- [AIM OF THE TASK]
Write out, word for word, the lines in the entries below from the line with "Buscar lotes y terrenos en Venta" through the end of the entries, including both of those lines. Leave the pictures out of your answer.
===== DATA
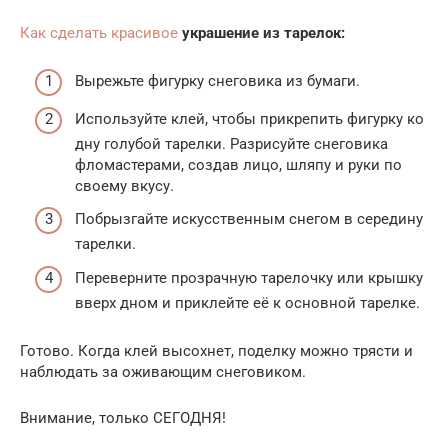
Как сделать красивое
украшение из тарелок:
Вырежьте фигурку снеговика из бумаги.
Используйте клей, чтобы прикрепить фигурку ко
дну голубой тарелки. Разрисуйте снеговика
фломастерами, создав лицо, шляпу и руки по
своему вкусу.
Побрызгайте искусственным снегом в середину
тарелки.
Переверните прозрачную тарелочку или крышку
вверх дном и приклейте её к основной тарелке.
Готово. Когда клей высохнет, поделку можно трясти и
наблюдать за оживающим снеговиком.
Внимание, только СЕГОДНЯ!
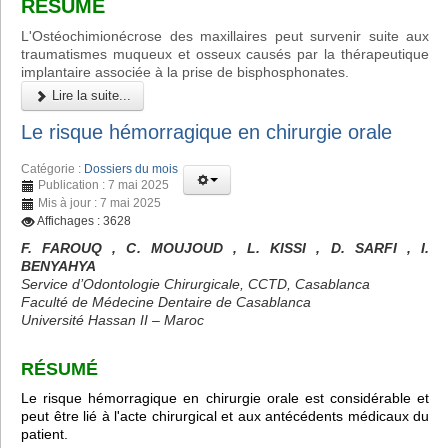
RÉSUMÉ
L'Ostéochimionécrose des maxillaires peut survenir suite aux
traumatismes muqueux et osseux causés par la thérapeutique
implantaire associée à la prise de bisphosphonates.
Lire la suite...
Le risque hémorragique en chirurgie orale
Catégorie :
Dossiers du mois
Publication : 7 mai 2025
Mis à jour : 7 mai 2025
Affichages : 3628
F. FAROUQ , C. MOUJOUD , L. KISSI , D. SARFI , I.
BENYAHYA
Service d’Odontologie Chirurgicale, CCTD, Casablanca
Faculté de Médecine Dentaire de Casablanca
Université Hassan II – Maroc
RÉSUMÉ
Le risque hémorragique en chirurgie orale est considérable et
peut être lié à l'acte chirurgical et aux antécédents médicaux du
patient.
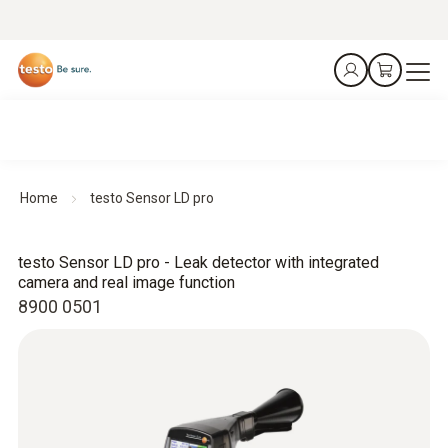
Home
testo Sensor LD pro
testo Sensor LD pro - Leak detector with integrated
camera and real image function
8900 0501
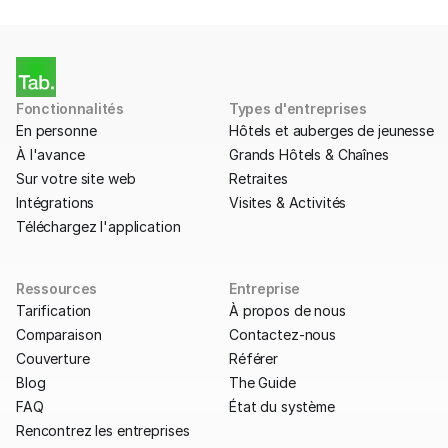
Fonctionnalités
Types d'entreprises
En personne
Hôtels et auberges de jeunesse
À l'avance
Grands Hôtels & Chaînes
Sur votre site web
Retraites
Intégrations
Visites & Activités
Téléchargez l'application
Ressources
Entreprise
Tarification
À propos de nous
Comparaison
Contactez-nous
Couverture
Référer
Blog
The Guide
FAQ
État du système
Rencontrez les entreprises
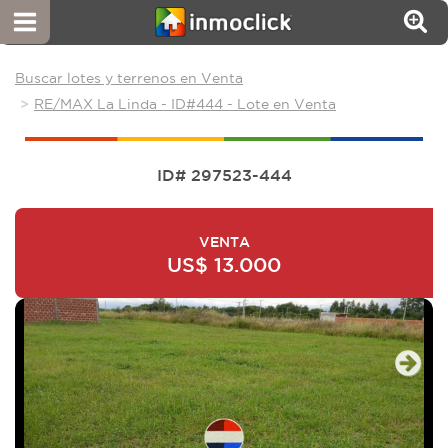
Buscar lotes y terrenos en Venta
RE/MAX La Linda - ID#444 - Lote en Venta
ID# 297523-444
VENTA
US$ 13.000
Next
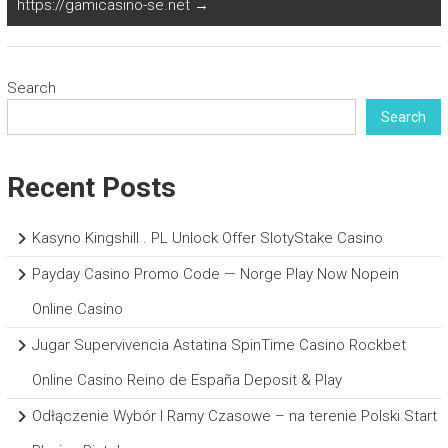
https://gamicasino-se.net
→
Search
Search
Recent Posts
Kasyno Kingshill . PL Unlock Offer SlotyStake Casino
Payday Casino Promo Code — Norge Play Now Nopein
Online Casino
Jugar Supervivencia Astatina SpinTime Casino Rockbet
Online Casino Reino de España Deposit & Play
Odłączenie Wybór I Ramy Czasowe – na terenie Polski Start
==========
- [SOLUTION FOR THIS PROBLEM]
Buscar lotes y terrenos en Venta
RE/MAX La Linda - ID#444 - Lote en Venta
ID# 297523-444
VENTA
US$ 13.000
Next
https://gamicasino-se.net
→
Search
Search
Recent Posts
Kasyno Kingshill . PL Unlock Offer SlotyStake Casino
Payday Casino Promo Code — Norge Play Now Nopein
Online Casino
Jugar Supervivencia Astatina SpinTime Casino Rockbet
Online Casino Reino de España Deposit & Play
Odłączenie Wybór I Ramy Czasowe – na terenie Polski Start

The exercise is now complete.